* **Set problem 1**
In the passage on temporal and Bayesian neural networks, why do neuroscientists most often doubt that deep learning networks work the way the brain does? Answer in one to three sentences.
* **Set problem 2**
Extend the passage on temporal and Bayesian neural networks, picking up right after its final sentence.

* **Source document**
Extracting more computational capabilities from spiking and the local
circuit complexity seen in cortex and
other regions has the potential to enable temporal neural networks to continue to become more powerful and
effective in the coming years. However, it is likely the full potential of
temporal neural networks will not be
fully realized until they are fully integrated into systems that also include
the complexity of regional communication in the brain, such as networks
configured to perform both top-down
and bottom-up processing simultaneously, such as neural-inspired Bayesian inference networks.
3. Bayesian neural algorithms. Even
perhaps more than the time, the most
common critique from neuroscientists
about the neural plausibility of deep
learning networks is the general lack
of “top-down” projections within these
algorithms. Aside from the optic nerve
projection from retina to the LGN area
of the thalamus, the classic visual processing circuit of the brain includes as
much, and often more, top-down connectivity between regions (for example, V2→V1) as it contains bottom-up
(V1→V2).

* **Stored data**
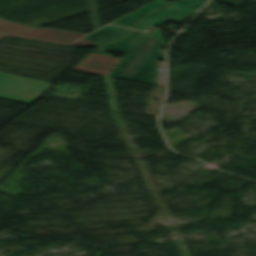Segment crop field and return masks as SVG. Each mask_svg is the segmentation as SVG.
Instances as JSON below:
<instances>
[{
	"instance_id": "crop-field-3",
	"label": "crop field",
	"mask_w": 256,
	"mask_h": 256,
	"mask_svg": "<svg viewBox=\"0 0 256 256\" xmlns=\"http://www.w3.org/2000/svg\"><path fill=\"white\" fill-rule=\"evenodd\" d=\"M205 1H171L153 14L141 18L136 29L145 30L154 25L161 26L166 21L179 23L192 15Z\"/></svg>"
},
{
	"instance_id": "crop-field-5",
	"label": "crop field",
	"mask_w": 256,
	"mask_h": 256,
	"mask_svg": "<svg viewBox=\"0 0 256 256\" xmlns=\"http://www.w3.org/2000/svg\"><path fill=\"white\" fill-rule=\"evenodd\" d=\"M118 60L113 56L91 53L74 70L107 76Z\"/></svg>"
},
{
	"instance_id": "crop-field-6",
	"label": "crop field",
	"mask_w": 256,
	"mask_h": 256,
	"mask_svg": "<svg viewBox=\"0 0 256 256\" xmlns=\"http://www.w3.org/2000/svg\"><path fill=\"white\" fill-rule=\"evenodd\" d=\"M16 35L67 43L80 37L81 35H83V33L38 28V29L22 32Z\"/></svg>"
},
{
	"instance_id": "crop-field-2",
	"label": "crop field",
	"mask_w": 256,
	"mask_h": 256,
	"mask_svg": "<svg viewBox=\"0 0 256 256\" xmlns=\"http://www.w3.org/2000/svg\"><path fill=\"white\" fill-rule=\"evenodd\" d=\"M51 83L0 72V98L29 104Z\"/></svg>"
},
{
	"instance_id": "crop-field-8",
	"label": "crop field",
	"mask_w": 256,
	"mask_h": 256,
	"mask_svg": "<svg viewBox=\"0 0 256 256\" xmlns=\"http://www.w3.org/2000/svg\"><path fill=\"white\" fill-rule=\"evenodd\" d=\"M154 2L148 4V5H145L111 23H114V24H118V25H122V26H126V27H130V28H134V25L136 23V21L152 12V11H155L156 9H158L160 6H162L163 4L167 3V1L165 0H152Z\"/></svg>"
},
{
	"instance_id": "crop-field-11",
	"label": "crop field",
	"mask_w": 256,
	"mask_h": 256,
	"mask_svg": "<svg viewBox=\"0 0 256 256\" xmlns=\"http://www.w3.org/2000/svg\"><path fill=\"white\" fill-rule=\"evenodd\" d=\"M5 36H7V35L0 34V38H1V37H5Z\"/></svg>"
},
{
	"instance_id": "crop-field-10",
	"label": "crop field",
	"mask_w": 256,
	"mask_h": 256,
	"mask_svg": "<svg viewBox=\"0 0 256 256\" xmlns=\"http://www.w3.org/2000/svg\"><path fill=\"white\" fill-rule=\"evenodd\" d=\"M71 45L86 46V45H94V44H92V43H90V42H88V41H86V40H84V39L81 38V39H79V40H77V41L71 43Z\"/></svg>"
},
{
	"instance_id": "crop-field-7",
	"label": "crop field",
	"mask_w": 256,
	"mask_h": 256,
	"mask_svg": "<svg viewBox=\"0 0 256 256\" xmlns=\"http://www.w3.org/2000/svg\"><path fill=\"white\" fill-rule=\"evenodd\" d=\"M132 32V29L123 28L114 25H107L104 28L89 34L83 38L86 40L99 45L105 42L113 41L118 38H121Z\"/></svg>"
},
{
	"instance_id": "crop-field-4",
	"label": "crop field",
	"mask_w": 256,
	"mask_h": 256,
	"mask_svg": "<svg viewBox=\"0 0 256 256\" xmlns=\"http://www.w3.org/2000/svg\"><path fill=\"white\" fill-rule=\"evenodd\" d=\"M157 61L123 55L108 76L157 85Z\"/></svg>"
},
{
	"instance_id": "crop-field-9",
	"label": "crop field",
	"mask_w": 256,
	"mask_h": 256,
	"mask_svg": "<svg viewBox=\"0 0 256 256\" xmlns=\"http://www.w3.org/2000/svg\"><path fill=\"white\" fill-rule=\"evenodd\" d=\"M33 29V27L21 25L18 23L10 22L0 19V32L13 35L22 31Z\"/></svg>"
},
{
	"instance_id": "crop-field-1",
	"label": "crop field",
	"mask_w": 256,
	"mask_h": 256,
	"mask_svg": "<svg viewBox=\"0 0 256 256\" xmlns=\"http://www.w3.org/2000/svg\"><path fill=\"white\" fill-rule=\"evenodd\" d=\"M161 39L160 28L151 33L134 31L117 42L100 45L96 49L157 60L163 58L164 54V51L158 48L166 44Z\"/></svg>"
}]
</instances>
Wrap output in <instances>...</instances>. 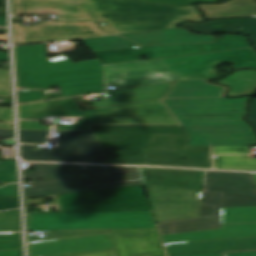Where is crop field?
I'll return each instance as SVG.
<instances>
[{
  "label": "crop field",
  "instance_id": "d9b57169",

* **Expected answer 1**
Their most common complaint is that these networks generally lack "top-down" projections. Apart from the optic nerve projection from the retina to the LGN area of the thalamus, the brain's classic visual processing circuit has as much top-down connectivity between regions as bottom-up, and often more. One example is V2→V1 against V1→V2.

* **Expected answer 2**
Not surprisingly, the observation
that higher-level information can influence how lower-level regions process information has strong ties to
well-established motifs of data processing based around Bayesian inference. Loosely speaking, these models
allow data to be interpreted not simply
by low-level information assembling
into higher features unidirectionally,
but also by what is expected—either
acutely based on context or historically
based on past experiences. In effect,
these high-level “priors” can bias low-level processing toward more accurate interpretations of what the input
means in a broader sense.